Start of GIVEN DATA
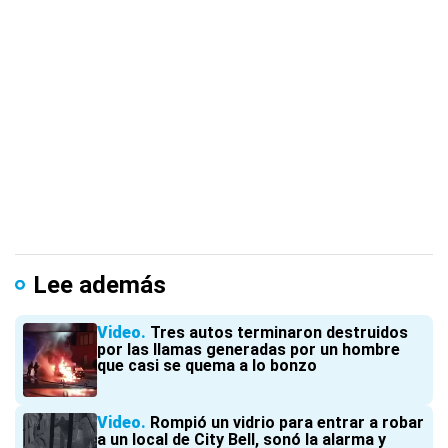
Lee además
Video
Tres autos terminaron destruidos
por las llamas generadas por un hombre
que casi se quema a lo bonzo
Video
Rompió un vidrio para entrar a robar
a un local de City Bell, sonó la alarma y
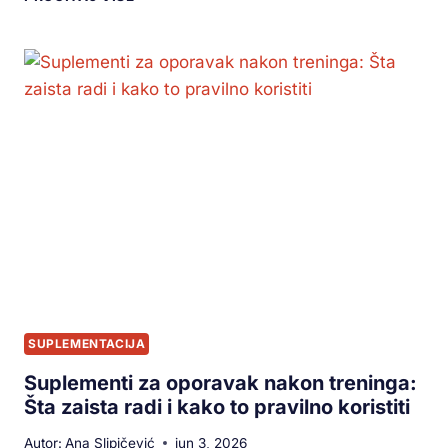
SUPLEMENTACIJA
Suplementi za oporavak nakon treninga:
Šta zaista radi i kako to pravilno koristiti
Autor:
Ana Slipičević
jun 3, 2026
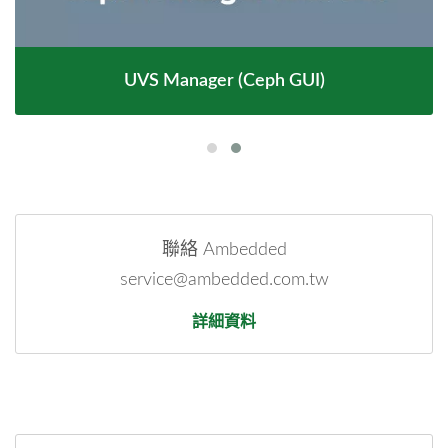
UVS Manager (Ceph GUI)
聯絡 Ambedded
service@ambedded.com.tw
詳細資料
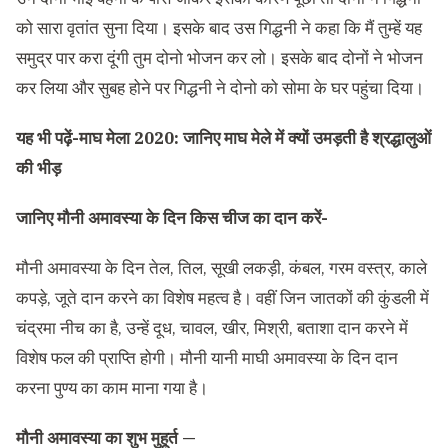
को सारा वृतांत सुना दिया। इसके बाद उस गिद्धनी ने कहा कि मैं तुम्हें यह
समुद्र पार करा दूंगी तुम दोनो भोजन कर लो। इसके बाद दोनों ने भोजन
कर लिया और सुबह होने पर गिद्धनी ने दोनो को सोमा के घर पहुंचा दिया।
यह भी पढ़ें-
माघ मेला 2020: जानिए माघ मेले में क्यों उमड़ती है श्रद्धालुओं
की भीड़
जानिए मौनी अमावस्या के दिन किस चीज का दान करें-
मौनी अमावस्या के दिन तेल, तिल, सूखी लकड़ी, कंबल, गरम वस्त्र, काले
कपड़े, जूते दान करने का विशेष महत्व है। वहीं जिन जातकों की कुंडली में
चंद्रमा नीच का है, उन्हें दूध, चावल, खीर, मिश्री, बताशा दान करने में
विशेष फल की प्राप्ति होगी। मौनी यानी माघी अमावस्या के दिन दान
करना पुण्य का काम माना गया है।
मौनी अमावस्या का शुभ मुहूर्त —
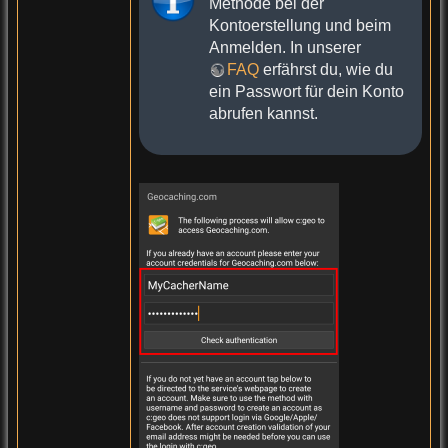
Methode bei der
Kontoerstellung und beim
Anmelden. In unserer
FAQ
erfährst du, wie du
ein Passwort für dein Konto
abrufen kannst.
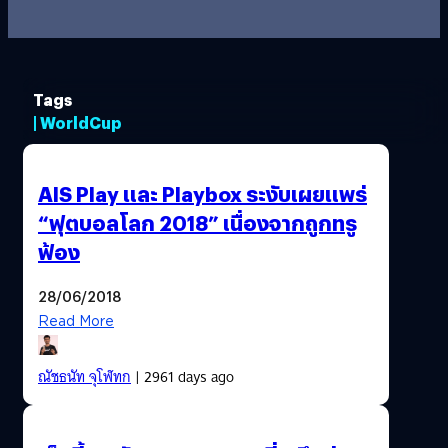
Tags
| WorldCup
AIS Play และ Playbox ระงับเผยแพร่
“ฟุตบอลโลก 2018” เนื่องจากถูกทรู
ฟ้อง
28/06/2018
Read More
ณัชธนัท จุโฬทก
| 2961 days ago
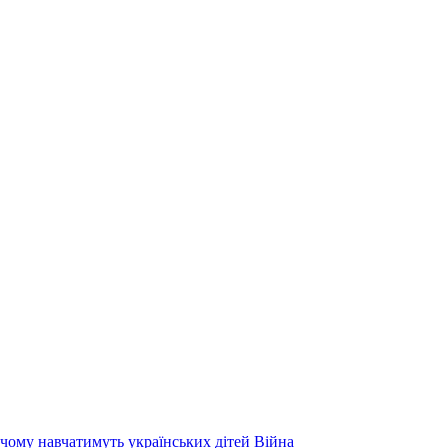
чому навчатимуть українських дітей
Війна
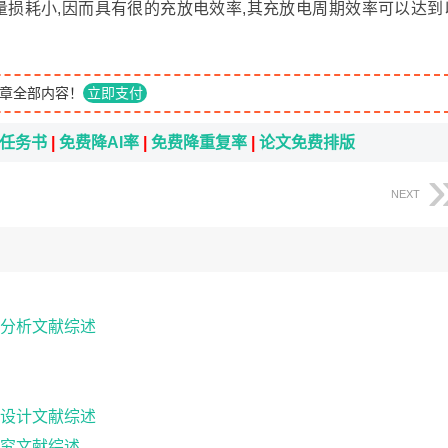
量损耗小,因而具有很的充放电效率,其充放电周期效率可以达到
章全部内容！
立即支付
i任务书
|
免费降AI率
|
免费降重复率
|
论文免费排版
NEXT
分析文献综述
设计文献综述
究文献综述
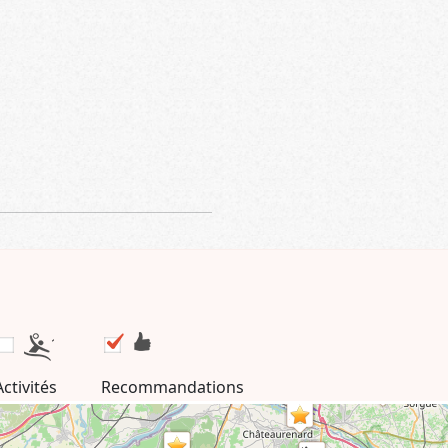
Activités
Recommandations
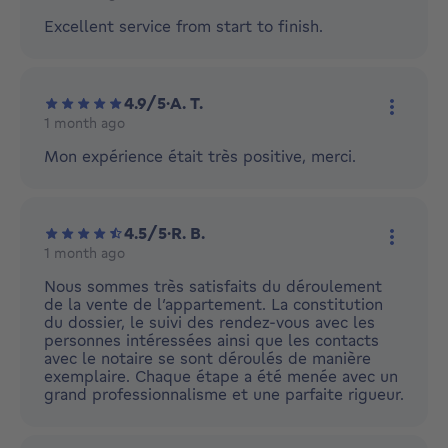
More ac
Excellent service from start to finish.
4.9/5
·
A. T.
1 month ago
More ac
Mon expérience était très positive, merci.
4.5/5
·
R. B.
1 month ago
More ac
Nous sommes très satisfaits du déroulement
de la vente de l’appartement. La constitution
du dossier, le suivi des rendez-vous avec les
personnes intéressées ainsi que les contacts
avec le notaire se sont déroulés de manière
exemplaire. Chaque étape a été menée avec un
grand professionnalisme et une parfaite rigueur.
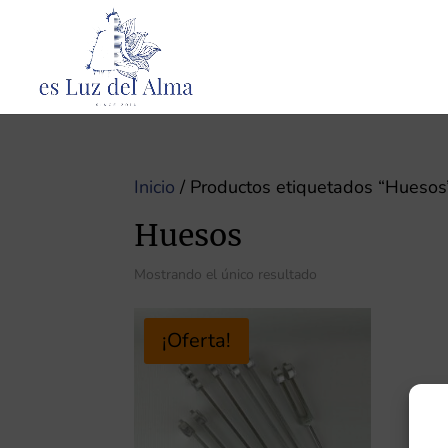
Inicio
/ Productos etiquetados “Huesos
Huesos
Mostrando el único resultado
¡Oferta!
End of GIVEN DATA
JOB ITEM: Wherever the string "avec" appears in the entries above, return the line it appears on.

RESULT OF THE TASK:
du dossier, le suivi des rendez-vous avec les
avec le notaire se sont déroulés de manière
exemplaire. Chaque étape a été menée avec un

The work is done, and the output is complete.